_Selected text_
A dedicated climate debate
That broad disappointment has only deepened demands for a climate debate. The Democratic National Committee (DNC) recently poured cold water on calls for an official forum dedicated to climate issues, but many of those invested in climate action say such a format is the only way for the candidates to distinguish themselves on the issue — an unprecedented challenge which impacts everything from the economy to health care.
“It’s now more obvious than ever that we need a dedicated climate debate,” said Hymas. “The traditional debate format won’t give voters solid, specific information about how candidates would deal with the climate crisis.”
Not all climate advocates support a dedicated debate, but some have come around on the idea. Stokes admitted that she was initially apathetic but now feels a specific climate debate would give the issue the space it deserves.
“[During the debates] you saw that there was a real discussion of immigration… you had health care, in detail, you had people being pushed. These candidates had coherent ideas,” she said. “That did not happen for climate policy.”
Stokes said that an effective climate debate would feature a moderator fluent in the issue and floated Chris Hayes of MSNBC. Hayes himself notably tweeted in support of a climate debate Thursday night, arguing that there is “no way to wrestle with” the scope of climate change in a general debate.

_Tasks to perform_
• A. In the piece on a dedicated climate debate, why did Stokes come to favor a debate devoted to climate? Answer in one to three sentences.
• B. Whom did Stokes float as a moderator for a climate debate, according to the climate debate article?
• C. Please extend the article about calls for a dedicated climate debate, picking up after its final sentence.

_Information supplied_
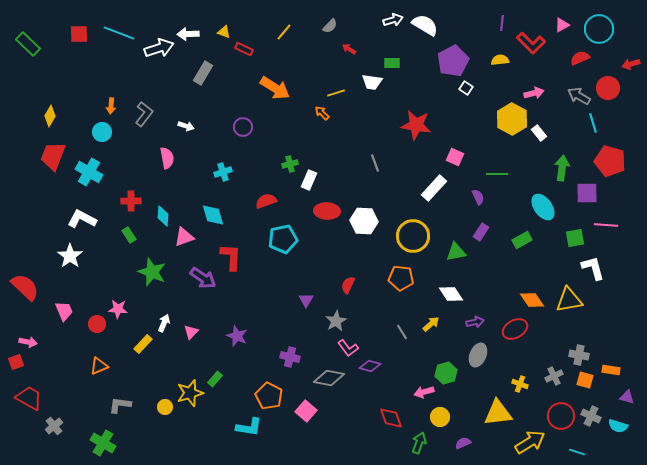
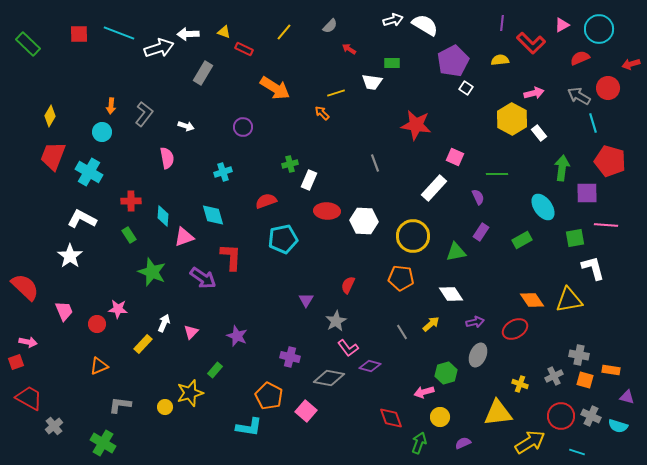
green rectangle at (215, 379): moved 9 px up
---
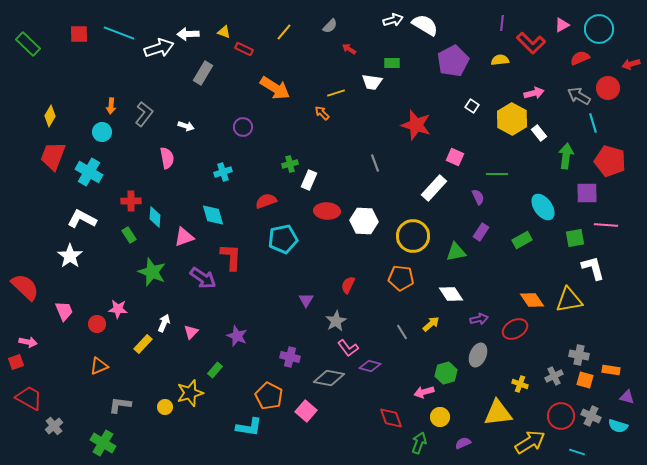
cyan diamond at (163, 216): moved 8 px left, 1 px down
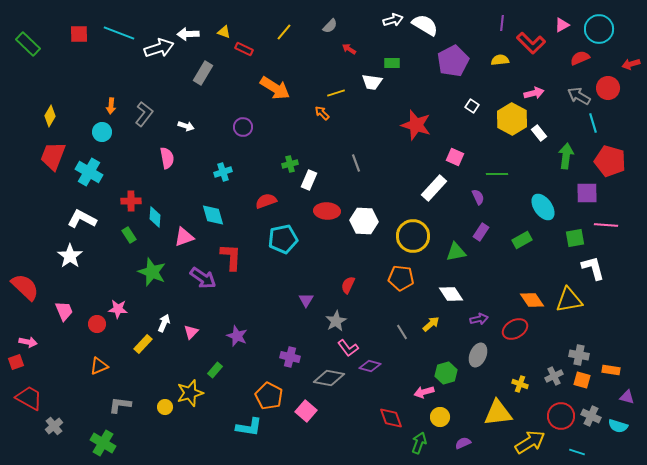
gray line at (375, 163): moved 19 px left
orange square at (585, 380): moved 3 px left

_Responses to the exercise_
• A. Stokes saw that in the debates, issues like immigration and health care were discussed in detail, with candidates being pushed and showing coherent ideas. That did not happen for climate policy. She now feels a specific climate debate would give the issue the space it deserves.

• B. Chris Hayes of MSNBC.

• C.
Most of the candidates are on their side. At least 15 Democratic contenders have said they would support a climate debate, including frontrunners like Warren, Sanders, and former Vice President Joe Biden. That’s likely because climate change is consistently polling as a leading issue for Democratic voters, a trend that has sparked significant action. In addition to rolling out extensive climate policy proposals, many contenders back the Green New Deal and 18 of the 20 who appeared in the debates this week have taken the No Fossil Fuel Money pledge swearing off fossil fuel donors.
Climate advocates say that should be enough for the DNC, and largely reject the committee’s assurances that the issue will be given precedence in general debates.
“There’s no good reason to believe that the networks and moderators running the debates will make climate change a priority,” said Hymas. “They’ve been neglecting climate change for years.”
Going into the next round of Democratic debates, pressure from advocates is only likely to rise. Stokes framed the issue using language that activists have leaned into while pushing the Green New Deal, arguing that a “war mobilization”-style effort is needed in order to meet climate change head-on. Stokes used the same wording to underscore the rationale behind a climate debate.
“If we were in the middle of a war,” she said, “you’d better believe we’d have a stand-alone debate.”